NEW YORK (Reuters) - Western New York state braced for a fresh wave of heavy snow on Wednesday after a freakish storm swept off the Great Lakes and buried the region under 5 feet (1.5 meters) of it, killing at least six people and stranding motorists in cars overnight.
The fierce storm paused on Wednesday morning and the sun broke through over the city of Buffalo, but snow was expected to resume later in the day, said Deputy Erie County Executive Richard Tobe.
The next snow was forecast to arrive by nightfall on Wednesday and dump another 3 feet (1 meter) of snow, he said.
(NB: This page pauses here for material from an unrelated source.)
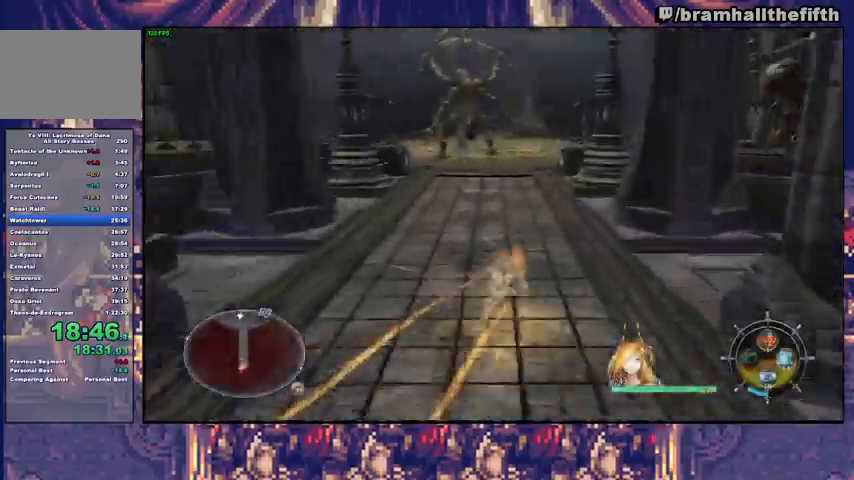
{"buttons": [], "left_stick": "up", "right_stick": "center", "events": [[333, "TRIANGLE", "down"], [400, "TRIANGLE", "up"]]}
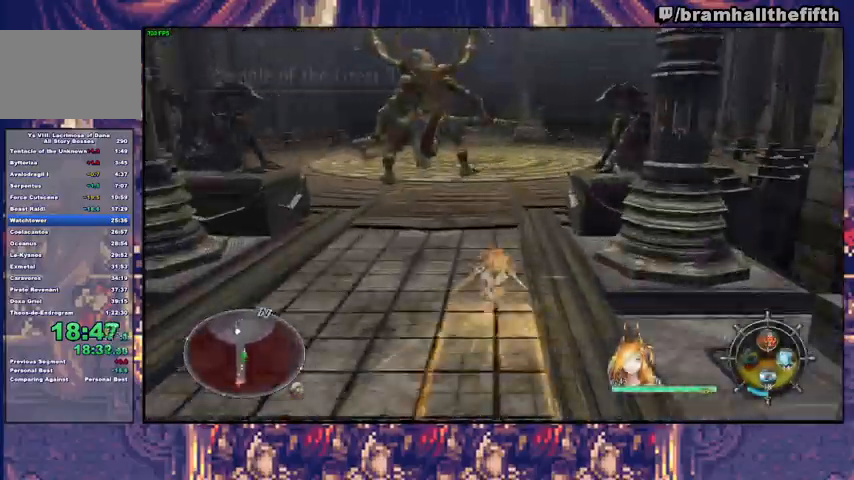
{"buttons": [], "left_stick": "up", "right_stick": "center", "events": [[300, "TRIANGLE", "down"], [367, "TRIANGLE", "up"]]}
The autumn snowstorm has already left accumulations that are remarkable even for the Buffalo area, where heavy snowfalls and frigid winter weather are the norm.
“That’s a year’s worth of snow,” Tobe said, noting a state of emergency remained in effect for the area, where driving was banned on many roads and a 140-mile (225-km) stretch of the New York State Thruway along Lake Erie and Lake Ontario was closed.
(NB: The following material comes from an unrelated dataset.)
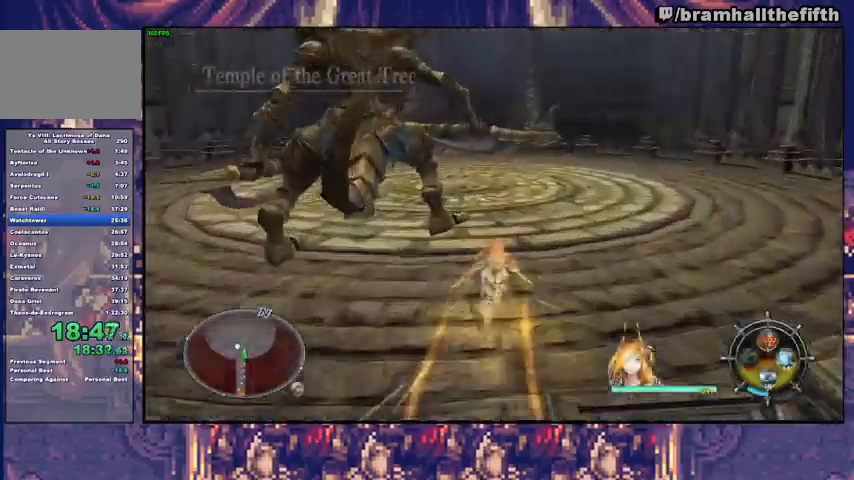
{"buttons": [], "left_stick": "up", "right_stick": "center", "events": [[233, "TRIANGLE", "down"], [300, "TRIANGLE", "up"]]}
The storm was all the more unusual in that it inundated some areas while dropping only a couple of inches just a few miles away, according to local media.
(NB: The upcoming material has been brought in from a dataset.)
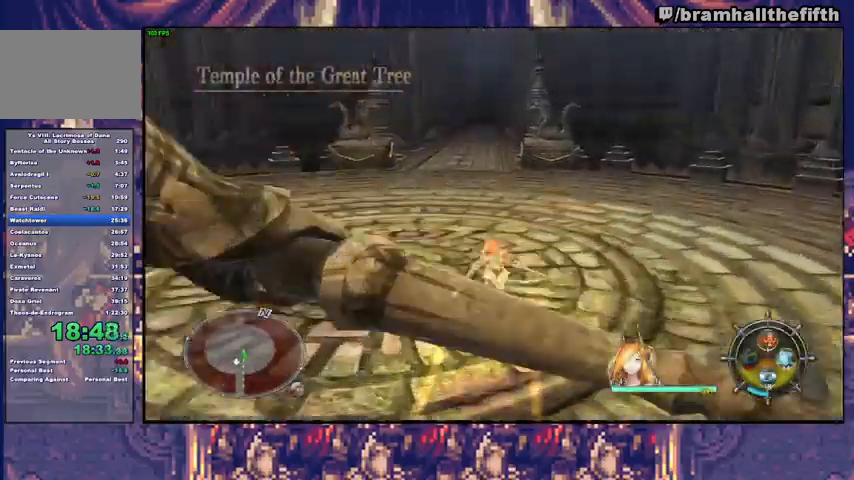
{"buttons": [], "left_stick": "up", "right_stick": "center", "events": [[167, "TRIANGLE", "down"], [233, "TRIANGLE", "up"]]}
In south Buffalo, which has implemented a driving ban, 18 snow mobiles were being used to respond to emergency medical calls and rescue stranded motorists, Buffalo Mayor Byron Brown said at a news conference.
More than 5,000 tons of snow have been removed from the area and 100 vehicles have been towed, Brown said.
“We are making progress but there’s a long way to go,” Brown said.
As of Wednesday, parts of Erie County in western New York had 5 feet (1.5 m) of snow with more falling, said Steven Welch, a meteorologist with the National Weather Service near Buffalo.
New York Governor Andrew Cuomo has declared a state of emergency for 10 counties, deploying National Guard troops to help residents cope with the storm.
At least six deaths were linked to the storm, Erie County Sheriff’s Department spokesman John Greenan said. In one case, a 46-year-old man was found in his car buried under about 15 feet (4.6 meters) of snow. One person was killed in a traffic accident and three others died after suffering heart problems. There were no details about the sixth death, Greenan said.